Stamford Raffles’s rationale for dividing Singapore into ethnic subdivisions while town planning in 1822 may have been geared towards achieving orderliness, but it is the 21st century traveler who’s thanking him today though for a slightly different reason. With modernisation changing the look of cities across the world and making them increasingly homogenous, it is such little pockets that offer character and variety to a landscape of highrises and shopping malls.
The buzz around the alfresco fruit and vegetable stalls crowded with saree clad women bedecked in gold bangles and flowers in hair, stooping over mangoes or tomatoes to check their ripeness is what defines Little India for me; the vibrant Chinese lanterns, souvenir stalls, Chilli crab outlets, calligraphy shops, temples, mahjong playing elderly uncles and the constant ebb and flow of backpackers jump out at me when I set foot in Chinatown and finally when I enter Kampong Glam, I’m steered by the palm fringed gold dome of the Sultan mosque, shops selling carpets, perfumes, silk, batik and laces, Middle Eastern eateries embellished with lamps, chandeliers and other moorish trinkets and the smell of biryani and shawarma filling the warren of narrow streets around mealtimes.

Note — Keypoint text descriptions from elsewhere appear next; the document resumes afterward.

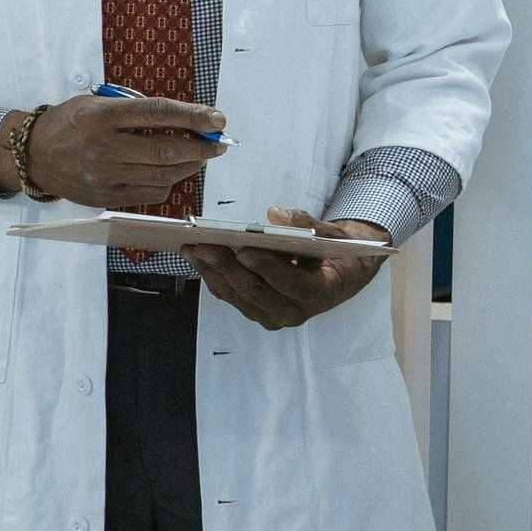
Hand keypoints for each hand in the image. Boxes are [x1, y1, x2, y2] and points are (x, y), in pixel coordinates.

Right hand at [16, 94, 226, 207]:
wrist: (34, 156)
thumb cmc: (69, 123)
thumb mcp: (96, 103)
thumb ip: (133, 108)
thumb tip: (180, 117)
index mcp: (102, 116)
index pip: (157, 114)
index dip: (192, 116)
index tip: (216, 118)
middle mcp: (105, 148)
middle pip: (166, 150)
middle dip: (201, 146)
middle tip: (219, 141)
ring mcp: (106, 176)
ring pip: (163, 175)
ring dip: (190, 166)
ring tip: (201, 156)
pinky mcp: (107, 197)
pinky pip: (150, 194)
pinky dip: (169, 182)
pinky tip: (173, 172)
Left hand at [185, 206, 388, 330]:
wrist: (340, 277)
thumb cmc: (336, 252)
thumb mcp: (331, 234)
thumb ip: (306, 223)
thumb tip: (275, 214)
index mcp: (320, 293)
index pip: (291, 283)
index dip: (267, 268)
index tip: (243, 251)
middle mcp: (296, 312)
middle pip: (256, 292)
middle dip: (227, 268)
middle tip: (202, 245)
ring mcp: (275, 317)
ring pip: (238, 297)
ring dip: (212, 272)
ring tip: (191, 248)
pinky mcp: (258, 313)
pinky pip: (232, 297)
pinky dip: (213, 277)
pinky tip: (198, 258)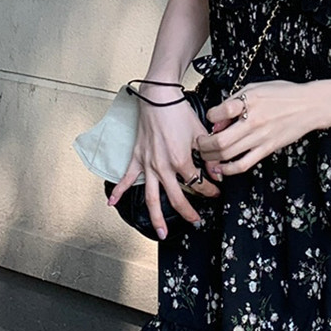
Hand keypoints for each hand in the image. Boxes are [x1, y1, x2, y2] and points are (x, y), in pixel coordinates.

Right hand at [106, 94, 220, 238]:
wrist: (159, 98)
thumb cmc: (179, 113)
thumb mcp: (201, 134)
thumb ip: (209, 156)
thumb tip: (218, 173)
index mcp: (180, 160)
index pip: (198, 183)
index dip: (210, 190)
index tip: (216, 191)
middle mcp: (163, 166)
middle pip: (176, 198)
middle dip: (188, 212)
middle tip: (196, 221)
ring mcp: (148, 164)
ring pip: (151, 197)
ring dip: (156, 217)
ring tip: (161, 233)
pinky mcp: (137, 158)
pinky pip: (126, 177)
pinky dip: (118, 191)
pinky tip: (112, 203)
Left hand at [195, 80, 318, 176]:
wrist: (309, 105)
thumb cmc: (283, 94)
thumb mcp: (256, 88)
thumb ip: (235, 101)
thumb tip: (217, 120)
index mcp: (250, 101)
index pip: (218, 112)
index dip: (209, 116)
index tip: (210, 118)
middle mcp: (254, 120)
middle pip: (219, 140)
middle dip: (204, 144)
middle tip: (199, 143)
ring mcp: (260, 137)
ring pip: (228, 153)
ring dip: (212, 157)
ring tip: (207, 155)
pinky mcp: (267, 149)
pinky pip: (243, 164)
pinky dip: (228, 169)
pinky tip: (221, 168)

What’s common to all these precincts however is the ubiquitous shophouse – a timeless beauty, which is a delight to sketch, photograph or just be in the company of. On my last week’s trip to Kampong Glam, I sat under a huge shady tree and sketched this pleasant corner of Blue Jaz Cafe and Muzium Cafe both housed in quaint shophouses on Bali Lane with plenty of potted plants in between them. For the two hours I spent on my line drawing, I watched the cafe staff sweep leaves off the floor, dust, mop, wipe and arrange furniture, and finally grow antsy and glance uncomfortably at our direction. The footsteps of the lunch crowd descending from the nearby offices was unmistakable. We did put them at ease by wrapping up our easels and clearing off in seconds!